▸ Records shown

Start of Block

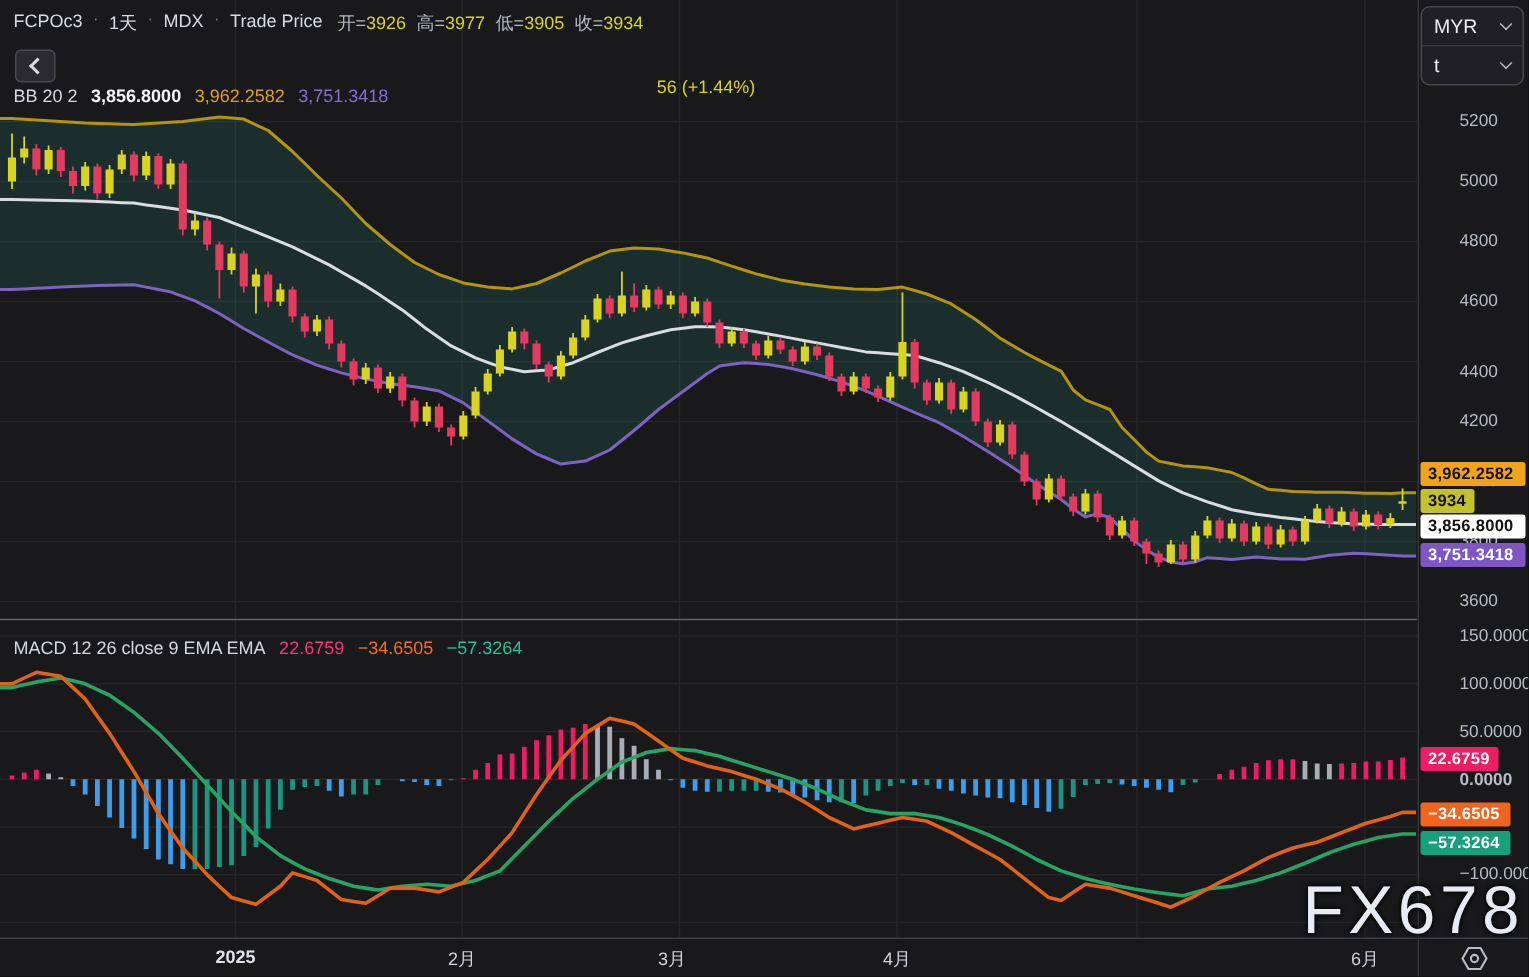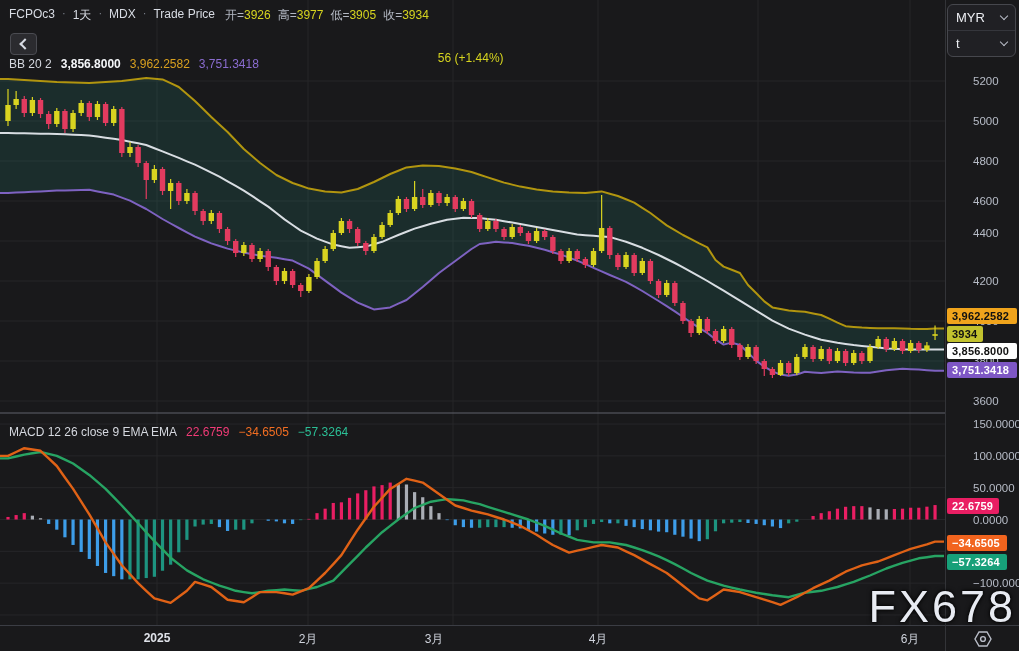--- a/index.html
+++ b/index.html
@@ -482,7 +482,7 @@
       <div class="tick" style="top: 121px;">5000</div>
       <div class="tick" style="top: 161px;">4800</div>
       <div class="tick" style="top: 201px;">4600</div>
-      <div class="tick" style="top: 233px;">4400</div>
+      <div class="tick" style="top: 248px;">4400</div>
       <div class="tick" style="top: 281px;">4200</div>
       <div class="tick" style="top: 321px;">4000</div>
       <div class="tick" style="top: 361px;">3800</div>

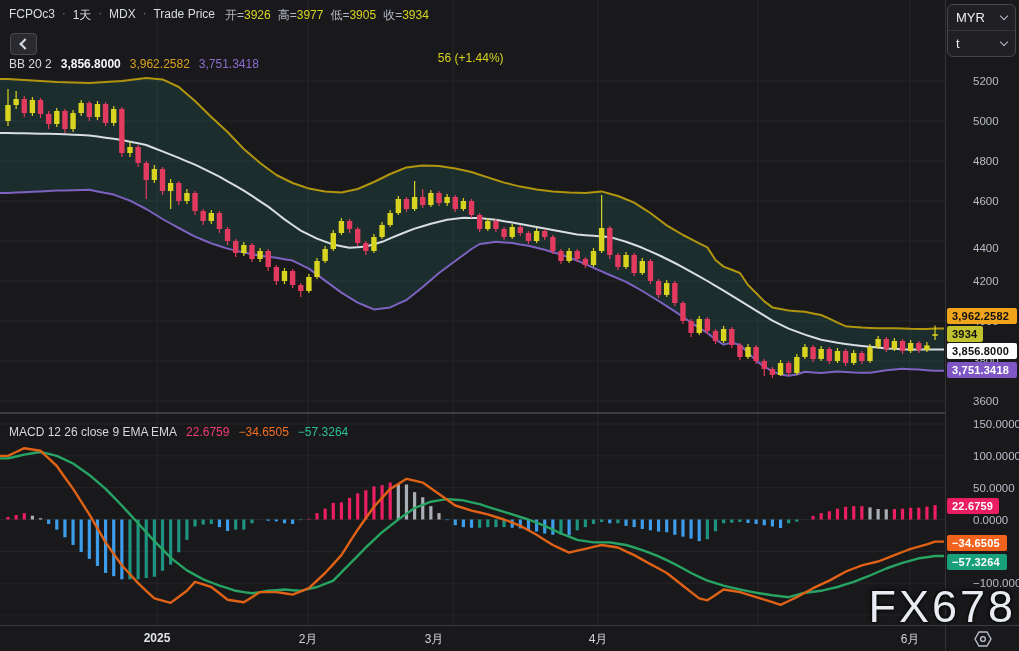--- a/index.html
+++ b/index.html
@@ -490,7 +490,7 @@
       <div class="tick" style="top: 424.025px;">150.0000</div>
       <div class="tick" style="top: 455.85px;">100.0000</div>
       <div class="tick" style="top: 487.675px;">50.0000</div>
-      <div class="tick" style="top: 519.5px;">0.0000</div>
+      <div class="tick" style="top: 519.5px; font-weight: bold;">0.0000</div>
       <div class="tick" style="top: 583.15px;">−100.0000</div>
       <div class="badge" style="top: 316px; background: rgb(240, 164, 28); color: rgb(17, 17, 17); min-width: 60px;">3,962.2582</div>
       <div class="badge" style="top: 334px; background: rgb(194, 194, 46); color: rgb(17, 17, 17); min-width: 26px;">3934</div>

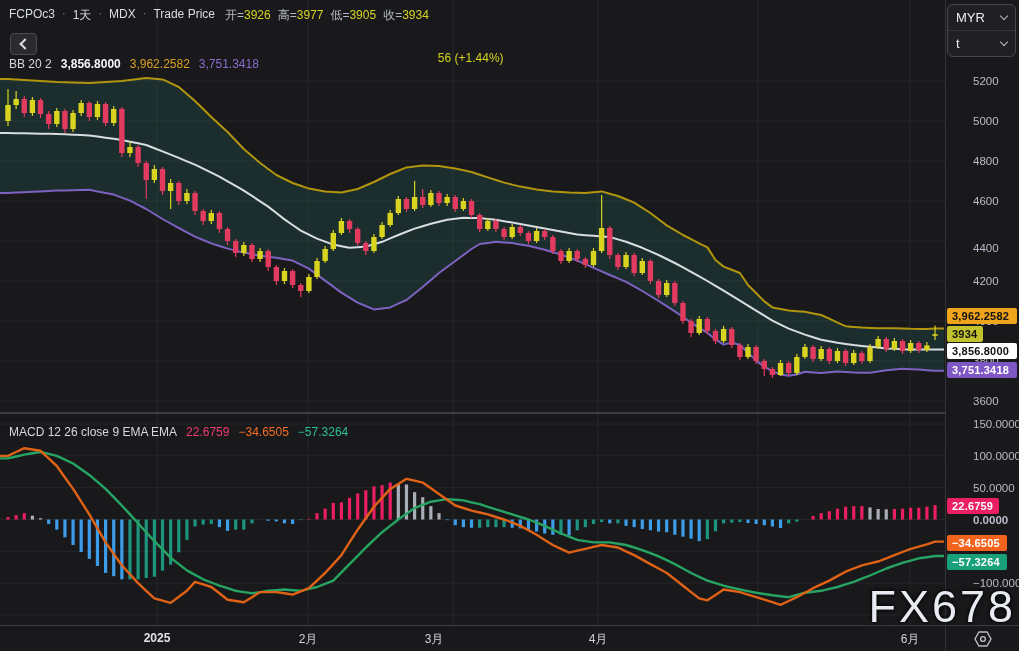--- a/index.html
+++ b/index.html
@@ -503,7 +503,7 @@
   <div id="taxis">
       <div class="tlab bold" style="left: 157px;">2025</div>
       <div class="tlab" style="left: 308px;">2月</div>
-      <div class="tlab" style="left: 434px;">3月</div>
+      <div class="tlab" style="left: 448px;">3月</div>
       <div class="tlab" style="left: 598px;">4月</div>
       <div class="tlab" style="left: 758px; margin-top: 40px;">5月</div>
       <div class="tlab" style="left: 910px;">6月</div>

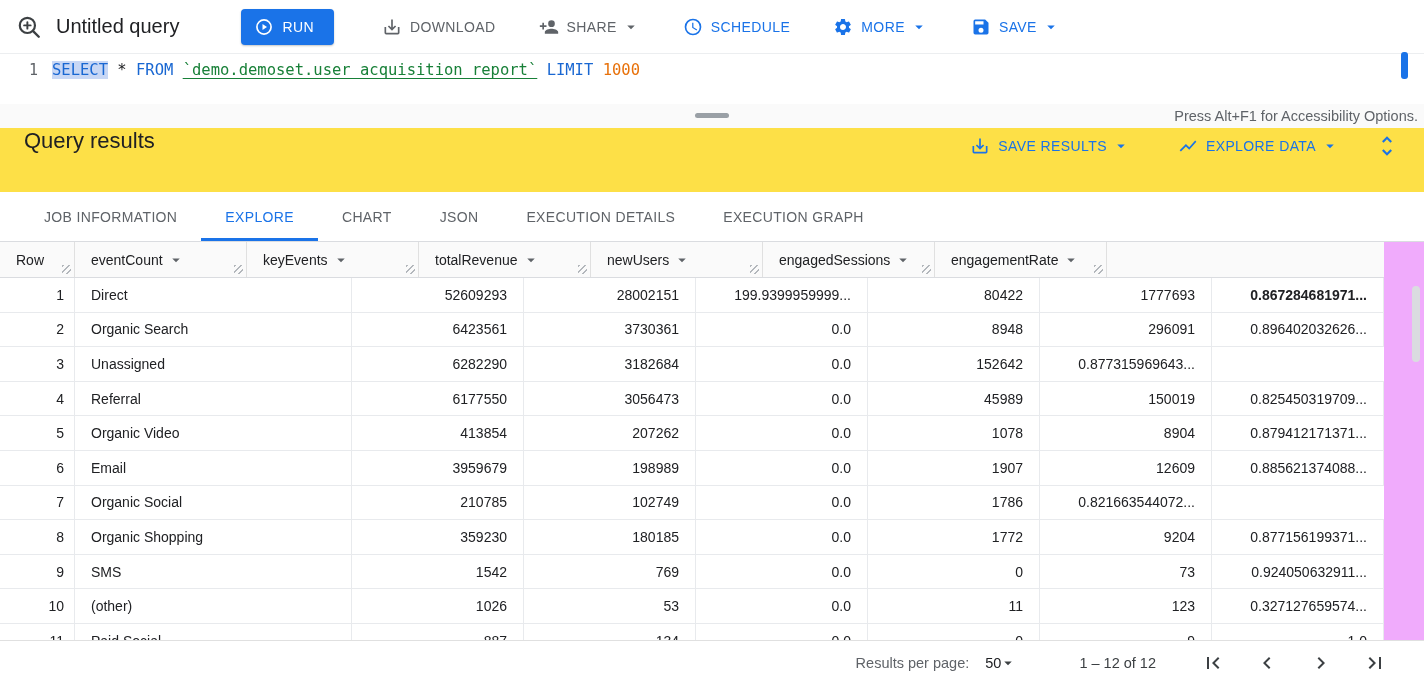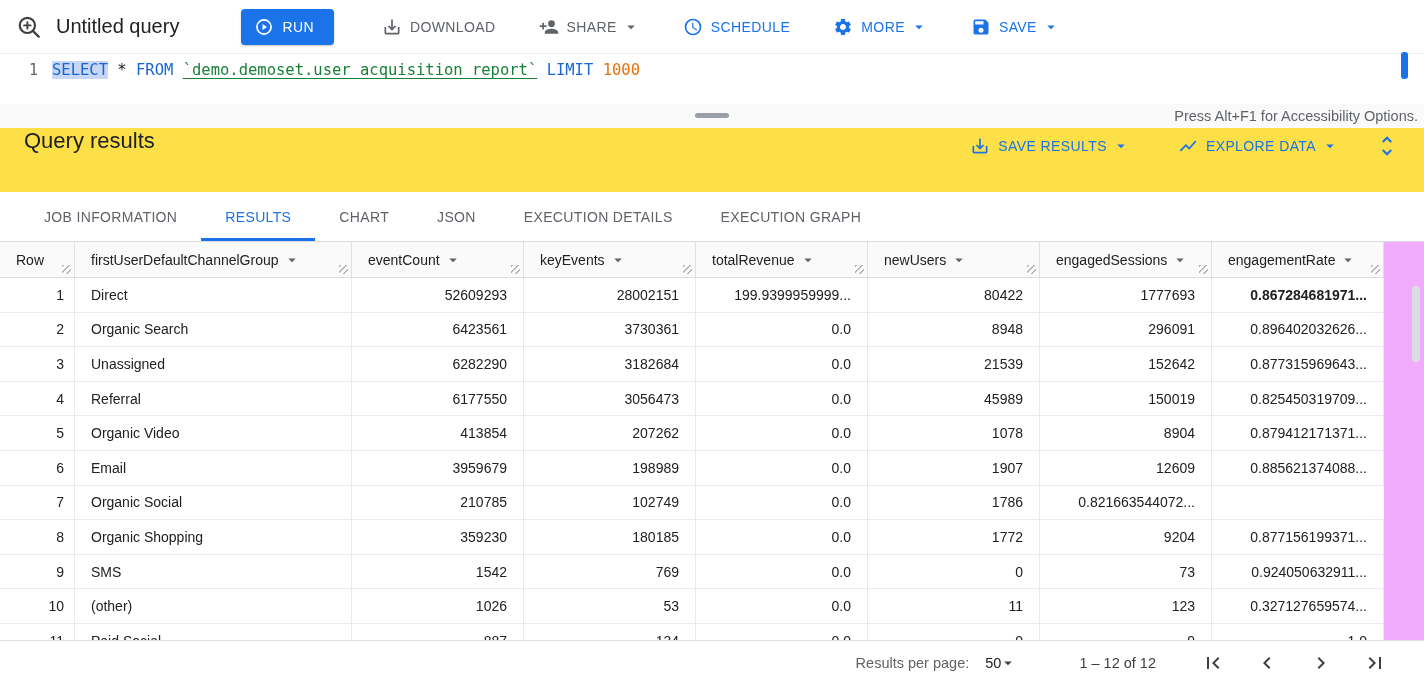--- a/index.html
+++ b/index.html
@@ -219,7 +219,7 @@
 
 <div class="tabs">
     <div class="tab">JOB INFORMATION</div>
-    <div class="tab active">RESULTS</div>
+    <div class="tab active">EXPLORE</div>
     <div class="tab">CHART</div>
     <div class="tab">JSON</div>
     <div class="tab">EXECUTION DETAILS</div>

End of Block

Return the material exactly as given above, picture-free.

--- a/index.html
+++ b/index.html
@@ -482,7 +482,7 @@
       <div class="tick" style="top: 121px;">5000</div>
       <div class="tick" style="top: 161px;">4800</div>
       <div class="tick" style="top: 201px;">4600</div>
-      <div class="tick" style="top: 233px;">4400</div>
+      <div class="tick" style="top: 248px;">4400</div>
       <div class="tick" style="top: 281px;">4200</div>
       <div class="tick" style="top: 321px;">4000</div>
       <div class="tick" style="top: 361px;">3800</div>

--- a/index.html
+++ b/index.html
@@ -490,7 +490,7 @@
       <div class="tick" style="top: 424.025px;">150.0000</div>
       <div class="tick" style="top: 455.85px;">100.0000</div>
       <div class="tick" style="top: 487.675px;">50.0000</div>
-      <div class="tick" style="top: 519.5px;">0.0000</div>
+      <div class="tick" style="top: 519.5px; font-weight: bold;">0.0000</div>
       <div class="tick" style="top: 583.15px;">−100.0000</div>
       <div class="badge" style="top: 316px; background: rgb(240, 164, 28); color: rgb(17, 17, 17); min-width: 60px;">3,962.2582</div>
       <div class="badge" style="top: 334px; background: rgb(194, 194, 46); color: rgb(17, 17, 17); min-width: 26px;">3934</div>

--- a/index.html
+++ b/index.html
@@ -503,7 +503,7 @@
   <div id="taxis">
       <div class="tlab bold" style="left: 157px;">2025</div>
       <div class="tlab" style="left: 308px;">2月</div>
-      <div class="tlab" style="left: 434px;">3月</div>
+      <div class="tlab" style="left: 448px;">3月</div>
       <div class="tlab" style="left: 598px;">4月</div>
       <div class="tlab" style="left: 758px; margin-top: 40px;">5月</div>
       <div class="tlab" style="left: 910px;">6月</div>

--- a/index.html
+++ b/index.html
@@ -219,7 +219,7 @@
 
 <div class="tabs">
     <div class="tab">JOB INFORMATION</div>
-    <div class="tab active">RESULTS</div>
+    <div class="tab active">EXPLORE</div>
     <div class="tab">CHART</div>
     <div class="tab">JSON</div>
     <div class="tab">EXECUTION DETAILS</div>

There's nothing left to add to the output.